Some First Nations chiefs say the legalization of recreational cannabis is already creating badly needed jobs for their communities.
Peguis First Nation, located about 200 kilometres north of Winnipeg, struggles with high unemployment, poverty and almost yearly flooding that damages housing.
Peguis Chief Glenn Hudson is hoping to alleviate some of those problems with a new retail store and pharmacy on its urban reserve land in Winnipeg.

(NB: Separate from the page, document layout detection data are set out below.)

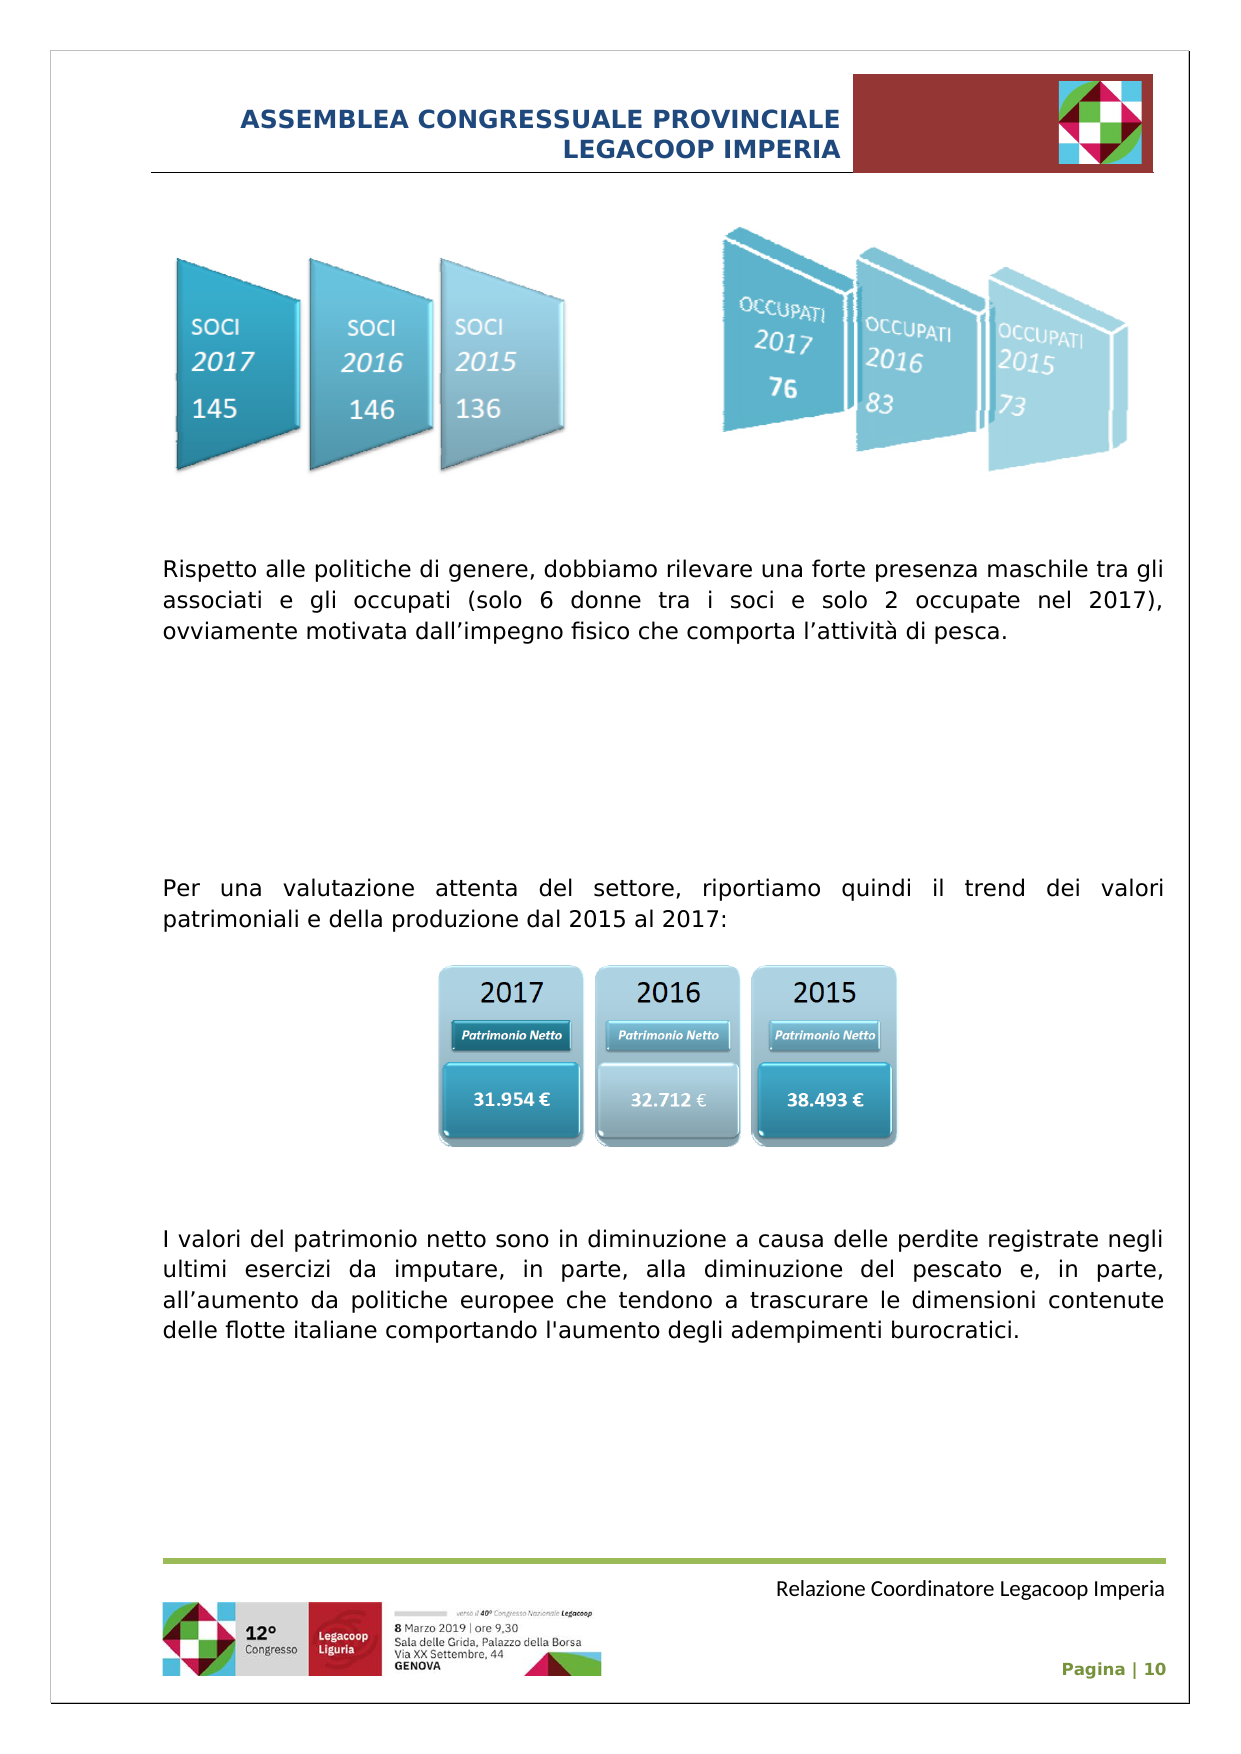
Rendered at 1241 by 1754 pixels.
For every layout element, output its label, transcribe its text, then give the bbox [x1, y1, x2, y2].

text Rispetto alle politiche di genere, dobbiamo rilevare una forte presenza maschile tra gli associati e gli occupati (solo 6 donne tra i soci e solo 2 occupate nel 2017), ovviamente motivata dall’impegno fisico che comporta l’attività di pesca. [162, 557, 1166, 644]
text Per una valutazione attenta del settore, riportiamo quindi il trend dei valori patrimoniali e della produzione dal 2015 al 2017: [162, 875, 1166, 932]
picture [162, 1602, 602, 1676]
text I valori del patrimonio netto sono in diminuzione a causa delle perdite registrate negli ultimi esercizi da imputare, in parte, alla diminuzione del pescato e, in parte, all’aumento da politiche europee che tendono a trascurare le dimensioni contenute delle flotte italiane comportando l'aumento degli adempimenti burocratici. [162, 1226, 1166, 1344]
picture [1058, 81, 1142, 164]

The store is a partnership with the company GrowForce, a spinoff of North America’s largest weed producer, MJardin Group.
“People complain about us being a burden on taxpayers,” Hudson said. “Here’s an opportunity for us to generate our own economic growth and sustainability.”
Opaskwaya Cree Nation, near The Pas, Man., has already created 10 new jobs through its soon-to-open retail store. Chief Christian Sinclair says the First Nation hopes to open as many as 100 stores.
“We hope to have the largest retail footprint across Canada,” Sinclair said.
While some First Nations are following the federal and provincial laws governing cannabis, others have opted to go around them.
Alderville First Nation, about 140 kilometres east of Toronto, already has pot shops doing roaring business, even though retail stores will not be allowed in Ontario until at least April.
“As far as I’m concerned, this is sovereign territory,” said Rob Stevenson, who owns one of the shops.
“We have the power to create our own industry,” he added.
David Sharpe, from the alternative lender Bridging Finance Inc., is helping to get some of the First Nations started with loans.
“It was key to us to use cannabis as a lever for economic development,” he said. “We say this is really the new buffalo, the new opportunity for generations to come.”